INPUT FOR THIS TASK:
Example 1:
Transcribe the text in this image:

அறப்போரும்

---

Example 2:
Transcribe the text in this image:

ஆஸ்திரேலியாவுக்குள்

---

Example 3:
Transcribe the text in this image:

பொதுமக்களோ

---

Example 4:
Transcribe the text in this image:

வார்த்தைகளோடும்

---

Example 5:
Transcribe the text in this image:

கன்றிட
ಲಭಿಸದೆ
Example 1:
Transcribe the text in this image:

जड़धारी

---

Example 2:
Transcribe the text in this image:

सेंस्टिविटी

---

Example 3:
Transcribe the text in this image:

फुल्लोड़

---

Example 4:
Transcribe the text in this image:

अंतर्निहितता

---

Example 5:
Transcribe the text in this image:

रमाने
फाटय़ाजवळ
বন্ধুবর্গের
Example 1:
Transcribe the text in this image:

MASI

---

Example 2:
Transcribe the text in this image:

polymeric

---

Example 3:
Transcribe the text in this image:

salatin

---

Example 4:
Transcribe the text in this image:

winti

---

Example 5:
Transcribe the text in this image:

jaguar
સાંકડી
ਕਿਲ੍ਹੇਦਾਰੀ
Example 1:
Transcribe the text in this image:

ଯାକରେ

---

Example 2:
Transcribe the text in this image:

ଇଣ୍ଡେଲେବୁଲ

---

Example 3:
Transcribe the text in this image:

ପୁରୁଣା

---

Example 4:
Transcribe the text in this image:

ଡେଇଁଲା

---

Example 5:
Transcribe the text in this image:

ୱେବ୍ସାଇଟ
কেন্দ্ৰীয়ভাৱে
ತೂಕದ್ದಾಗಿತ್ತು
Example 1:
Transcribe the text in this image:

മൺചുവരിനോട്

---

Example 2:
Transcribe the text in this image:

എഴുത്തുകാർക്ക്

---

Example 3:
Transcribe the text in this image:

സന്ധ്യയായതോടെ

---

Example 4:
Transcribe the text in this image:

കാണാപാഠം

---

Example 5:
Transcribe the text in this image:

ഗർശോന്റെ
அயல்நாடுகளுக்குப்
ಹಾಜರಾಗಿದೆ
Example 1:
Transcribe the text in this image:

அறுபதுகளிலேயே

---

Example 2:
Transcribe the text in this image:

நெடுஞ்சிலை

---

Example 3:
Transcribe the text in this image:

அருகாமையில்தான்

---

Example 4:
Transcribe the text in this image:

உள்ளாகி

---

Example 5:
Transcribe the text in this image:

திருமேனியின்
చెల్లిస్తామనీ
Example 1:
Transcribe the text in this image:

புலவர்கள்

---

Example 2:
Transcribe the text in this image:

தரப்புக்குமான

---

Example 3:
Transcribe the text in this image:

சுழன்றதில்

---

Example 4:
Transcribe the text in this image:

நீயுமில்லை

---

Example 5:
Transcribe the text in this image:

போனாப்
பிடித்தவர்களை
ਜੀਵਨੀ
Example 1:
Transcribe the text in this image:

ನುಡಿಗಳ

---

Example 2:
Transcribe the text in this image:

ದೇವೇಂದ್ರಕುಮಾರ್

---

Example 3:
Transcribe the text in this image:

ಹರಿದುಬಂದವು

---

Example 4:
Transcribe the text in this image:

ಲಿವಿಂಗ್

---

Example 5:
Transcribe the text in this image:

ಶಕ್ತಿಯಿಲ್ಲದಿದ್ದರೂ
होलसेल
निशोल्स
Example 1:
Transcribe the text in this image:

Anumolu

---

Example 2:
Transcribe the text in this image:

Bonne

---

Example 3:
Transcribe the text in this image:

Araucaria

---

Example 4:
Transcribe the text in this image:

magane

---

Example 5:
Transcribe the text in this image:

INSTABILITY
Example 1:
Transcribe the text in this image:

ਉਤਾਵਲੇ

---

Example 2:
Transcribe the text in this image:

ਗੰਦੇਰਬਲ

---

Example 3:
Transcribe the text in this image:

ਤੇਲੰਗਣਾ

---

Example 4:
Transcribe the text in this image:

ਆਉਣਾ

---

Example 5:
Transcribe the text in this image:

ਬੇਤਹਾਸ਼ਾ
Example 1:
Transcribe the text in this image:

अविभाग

WORK INSTRUCTIONS: Set down every line of the listing again, exactly.

ANSWER SECTION:
Example 1:
Transcribe the text in this image:

அறப்போரும்

---

Example 2:
Transcribe the text in this image:

ஆஸ்திரேலியாவுக்குள்

---

Example 3:
Transcribe the text in this image:

பொதுமக்களோ

---

Example 4:
Transcribe the text in this image:

வார்த்தைகளோடும்

---

Example 5:
Transcribe the text in this image:

கன்றிட
ಲಭಿಸದೆ
Example 1:
Transcribe the text in this image:

जड़धारी

---

Example 2:
Transcribe the text in this image:

सेंस्टिविटी

---

Example 3:
Transcribe the text in this image:

फुल्लोड़

---

Example 4:
Transcribe the text in this image:

अंतर्निहितता

---

Example 5:
Transcribe the text in this image:

रमाने
फाटय़ाजवळ
বন্ধুবর্গের
Example 1:
Transcribe the text in this image:

MASI

---

Example 2:
Transcribe the text in this image:

polymeric

---

Example 3:
Transcribe the text in this image:

salatin

---

Example 4:
Transcribe the text in this image:

winti

---

Example 5:
Transcribe the text in this image:

jaguar
સાંકડી
ਕਿਲ੍ਹੇਦਾਰੀ
Example 1:
Transcribe the text in this image:

ଯାକରେ

---

Example 2:
Transcribe the text in this image:

ଇଣ୍ଡେଲେବୁଲ

---

Example 3:
Transcribe the text in this image:

ପୁରୁଣା

---

Example 4:
Transcribe the text in this image:

ଡେଇଁଲା

---

Example 5:
Transcribe the text in this image:

ୱେବ୍ସାଇଟ
কেন্দ্ৰীয়ভাৱে
ತೂಕದ್ದಾಗಿತ್ತು
Example 1:
Transcribe the text in this image:

മൺചുവരിനോട്

---

Example 2:
Transcribe the text in this image:

എഴുത്തുകാർക്ക്

---

Example 3:
Transcribe the text in this image:

സന്ധ്യയായതോടെ

---

Example 4:
Transcribe the text in this image:

കാണാപാഠം

---

Example 5:
Transcribe the text in this image:

ഗർശോന്റെ
அயல்நாடுகளுக்குப்
ಹಾಜರಾಗಿದೆ
Example 1:
Transcribe the text in this image:

அறுபதுகளிலேயே

---

Example 2:
Transcribe the text in this image:

நெடுஞ்சிலை

---

Example 3:
Transcribe the text in this image:

அருகாமையில்தான்

---

Example 4:
Transcribe the text in this image:

உள்ளாகி

---

Example 5:
Transcribe the text in this image:

திருமேனியின்
చెల్లిస్తామనీ
Example 1:
Transcribe the text in this image:

புலவர்கள்

---

Example 2:
Transcribe the text in this image:

தரப்புக்குமான

---

Example 3:
Transcribe the text in this image:

சுழன்றதில்

---

Example 4:
Transcribe the text in this image:

நீயுமில்லை

---

Example 5:
Transcribe the text in this image:

போனாப்
பிடித்தவர்களை
ਜੀਵਨੀ
Example 1:
Transcribe the text in this image:

ನುಡಿಗಳ

---

Example 2:
Transcribe the text in this image:

ದೇವೇಂದ್ರಕುಮಾರ್

---

Example 3:
Transcribe the text in this image:

ಹರಿದುಬಂದವು

---

Example 4:
Transcribe the text in this image:

ಲಿವಿಂಗ್

---

Example 5:
Transcribe the text in this image:

ಶಕ್ತಿಯಿಲ್ಲದಿದ್ದರೂ
होलसेल
निशोल्स
Example 1:
Transcribe the text in this image:

Anumolu

---

Example 2:
Transcribe the text in this image:

Bonne

---

Example 3:
Transcribe the text in this image:

Araucaria

---

Example 4:
Transcribe the text in this image:

magane

---

Example 5:
Transcribe the text in this image:

INSTABILITY
Example 1:
Transcribe the text in this image:

ਉਤਾਵਲੇ

---

Example 2:
Transcribe the text in this image:

ਗੰਦੇਰਬਲ

---

Example 3:
Transcribe the text in this image:

ਤੇਲੰਗਣਾ

---

Example 4:
Transcribe the text in this image:

ਆਉਣਾ

---

Example 5:
Transcribe the text in this image:

ਬੇਤਹਾਸ਼ਾ
Example 1:
Transcribe the text in this image:

अविभाग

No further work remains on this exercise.